[Stored data entries]
******************************
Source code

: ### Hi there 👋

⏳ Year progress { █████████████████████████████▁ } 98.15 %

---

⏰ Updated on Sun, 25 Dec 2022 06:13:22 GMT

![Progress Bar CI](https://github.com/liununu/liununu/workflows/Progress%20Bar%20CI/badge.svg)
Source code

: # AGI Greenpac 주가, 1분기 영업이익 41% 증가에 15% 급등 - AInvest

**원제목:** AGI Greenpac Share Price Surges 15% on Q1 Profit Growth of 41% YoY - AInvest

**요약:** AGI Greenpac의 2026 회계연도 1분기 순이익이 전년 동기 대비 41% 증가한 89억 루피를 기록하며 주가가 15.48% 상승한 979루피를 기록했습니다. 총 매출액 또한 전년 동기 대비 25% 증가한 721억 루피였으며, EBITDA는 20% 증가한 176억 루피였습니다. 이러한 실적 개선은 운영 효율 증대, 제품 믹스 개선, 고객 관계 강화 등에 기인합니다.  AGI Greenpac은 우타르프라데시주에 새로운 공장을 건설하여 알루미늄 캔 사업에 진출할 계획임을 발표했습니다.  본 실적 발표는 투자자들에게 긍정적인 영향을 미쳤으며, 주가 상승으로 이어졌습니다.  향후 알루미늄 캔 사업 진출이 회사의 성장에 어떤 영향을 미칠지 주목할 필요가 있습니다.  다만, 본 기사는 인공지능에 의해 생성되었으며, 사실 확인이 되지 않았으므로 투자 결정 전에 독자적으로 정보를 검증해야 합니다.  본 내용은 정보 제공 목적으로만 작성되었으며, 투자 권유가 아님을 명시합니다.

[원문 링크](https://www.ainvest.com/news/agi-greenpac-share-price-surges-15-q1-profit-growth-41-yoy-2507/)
******************************
Task item = Every entry is to be transcribed exactly as it stands.

Exercise response =
Source code

: ### Hi there 👋

⏳ Year progress { █████████████████████████████▁ } 98.15 %

---

⏰ Updated on Sun, 25 Dec 2022 06:13:22 GMT

![Progress Bar CI](https://github.com/liununu/liununu/workflows/Progress%20Bar%20CI/badge.svg)
Source code

: # AGI Greenpac 주가, 1분기 영업이익 41% 증가에 15% 급등 - AInvest

**원제목:** AGI Greenpac Share Price Surges 15% on Q1 Profit Growth of 41% YoY - AInvest

**요약:** AGI Greenpac의 2026 회계연도 1분기 순이익이 전년 동기 대비 41% 증가한 89억 루피를 기록하며 주가가 15.48% 상승한 979루피를 기록했습니다. 총 매출액 또한 전년 동기 대비 25% 증가한 721억 루피였으며, EBITDA는 20% 증가한 176억 루피였습니다. 이러한 실적 개선은 운영 효율 증대, 제품 믹스 개선, 고객 관계 강화 등에 기인합니다.  AGI Greenpac은 우타르프라데시주에 새로운 공장을 건설하여 알루미늄 캔 사업에 진출할 계획임을 발표했습니다.  본 실적 발표는 투자자들에게 긍정적인 영향을 미쳤으며, 주가 상승으로 이어졌습니다.  향후 알루미늄 캔 사업 진출이 회사의 성장에 어떤 영향을 미칠지 주목할 필요가 있습니다.  다만, 본 기사는 인공지능에 의해 생성되었으며, 사실 확인이 되지 않았으므로 투자 결정 전에 독자적으로 정보를 검증해야 합니다.  본 내용은 정보 제공 목적으로만 작성되었으며, 투자 권유가 아님을 명시합니다.

[원문 링크](https://www.ainvest.com/news/agi-greenpac-share-price-surges-15-q1-profit-growth-41-yoy-2507/)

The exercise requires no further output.